Second, they recognise that AI adoption is fundamentally a workforce transformation, not a technology implementation. Software alone doesn’t create results. Training programmes, governance frameworks and cultural change management do. 

Third, they’re intentional about developing advisory capabilities. That might mean pairing junior staff with senior advisors, building structured training programmes or deploying software that surfaces client insights for conversations.  

Whatever the approach, they’re not leaving skill development to chance. 

The opportunity disguised as a crisis 

The next 18 months will separate the accounting firms that understand this moment from those still treating AI as an efficiency play. 

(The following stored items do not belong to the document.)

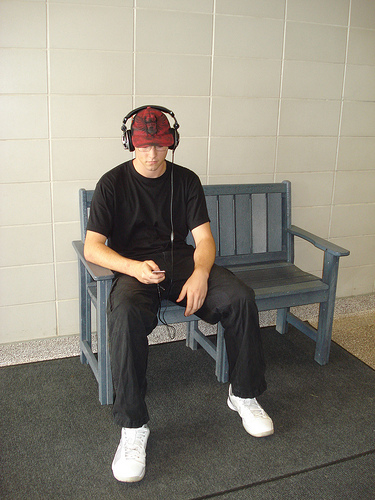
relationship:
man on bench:
[80, 104, 276, 484] [73, 180, 350, 408]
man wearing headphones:
[80, 104, 276, 484] [120, 104, 184, 149]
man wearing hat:
[80, 104, 276, 484] [131, 107, 176, 147]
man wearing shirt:
[80, 104, 276, 484] [84, 156, 214, 252]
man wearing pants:
[80, 104, 276, 484] [108, 250, 268, 425]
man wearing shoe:
[80, 104, 276, 484] [108, 421, 155, 485]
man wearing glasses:
[80, 104, 276, 484] [137, 147, 166, 155]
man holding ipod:
[80, 104, 276, 484] [154, 268, 166, 276]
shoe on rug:
[108, 421, 155, 485] [5, 320, 375, 499]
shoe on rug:
[223, 382, 279, 442] [5, 320, 375, 499]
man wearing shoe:
[80, 104, 276, 484] [223, 382, 279, 442]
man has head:
[80, 104, 276, 484] [128, 107, 173, 173]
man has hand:
[80, 104, 276, 484] [172, 274, 217, 317]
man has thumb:
[80, 104, 276, 484] [177, 284, 187, 305]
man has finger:
[80, 104, 276, 484] [192, 293, 198, 313]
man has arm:
[80, 104, 276, 484] [180, 217, 223, 276]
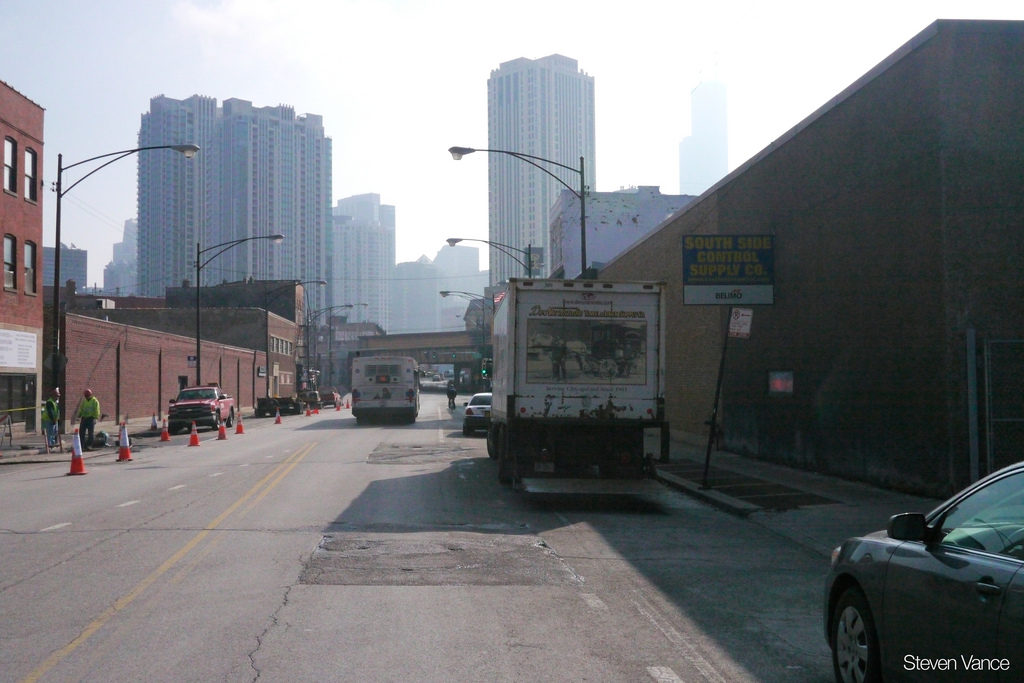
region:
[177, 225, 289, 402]
Light pole behind a red truck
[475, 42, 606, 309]
the tallest building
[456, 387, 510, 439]
white car in front of a white truck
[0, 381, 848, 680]
paved city street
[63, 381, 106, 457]
person in a green shirt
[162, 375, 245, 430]
red pickup truck beside the light pole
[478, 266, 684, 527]
white delivery truck beside signs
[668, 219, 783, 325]
sign attached to side of a building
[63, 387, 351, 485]
row of orange construction cones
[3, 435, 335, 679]
yellow lines on the paveyment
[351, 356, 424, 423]
a white city bus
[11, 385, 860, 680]
two-way street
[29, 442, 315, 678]
double yellow line in the street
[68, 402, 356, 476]
orange traffic cones in the street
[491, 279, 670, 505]
white delivery truck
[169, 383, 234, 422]
red pick-up truck behind orange cones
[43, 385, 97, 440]
two construction workers in yellow vests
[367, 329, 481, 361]
bridges over the road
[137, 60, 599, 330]
tall skyscrapers on the horizon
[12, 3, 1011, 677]
a scene outside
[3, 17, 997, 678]
a scene during the day time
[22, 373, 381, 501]
a row of orange county cones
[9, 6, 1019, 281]
a white sky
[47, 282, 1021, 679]
cars on the road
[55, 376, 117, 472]
a person working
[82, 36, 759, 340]
buildings in the background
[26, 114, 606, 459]
street light poles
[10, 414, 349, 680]
two yellow lines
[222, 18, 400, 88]
grey and white sky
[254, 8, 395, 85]
white clouds in sky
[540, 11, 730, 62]
sky is bright white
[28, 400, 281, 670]
yellow lines on road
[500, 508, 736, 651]
white lines on road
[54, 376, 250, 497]
orange and white cones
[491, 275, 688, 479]
white truck is stopped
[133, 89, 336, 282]
a white multistory building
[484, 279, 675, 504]
a box truck with a black and white picture on the back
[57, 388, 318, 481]
construction cones in the street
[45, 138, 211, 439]
a street light on a pole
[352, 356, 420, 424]
the back of a city bus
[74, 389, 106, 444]
a construction worker wearing a hard hat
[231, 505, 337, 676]
a crack in the asphalt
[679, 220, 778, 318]
blue sigh with yellow lettering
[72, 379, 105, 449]
man wearing green jacket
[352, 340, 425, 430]
white bus with red brakelights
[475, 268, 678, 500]
white and black parked truck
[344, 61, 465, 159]
light in the sky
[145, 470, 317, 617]
yellow lines on ground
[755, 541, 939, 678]
front tire of car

Winners will build what we might call ‘AI-native advisory practices’ – firms where compliance automation and skills development are designed together, not bolted on separately. They’ll stop asking ‘how do we use AI?’ and start asking ‘how do we build accountants who can deliver world-class advisory when compliance is more automated?’ 

That’s a fundamentally different question. It requires different technology choices (workflow-embedded over chatbot experiments), different training investments (advisory skills over technical depth) and different business models (value-based over time-based). 

The expertise crisis is already here. But for firms willing to rebuild how they develop talent, it’s also the biggest opportunity accounting has seen in decades.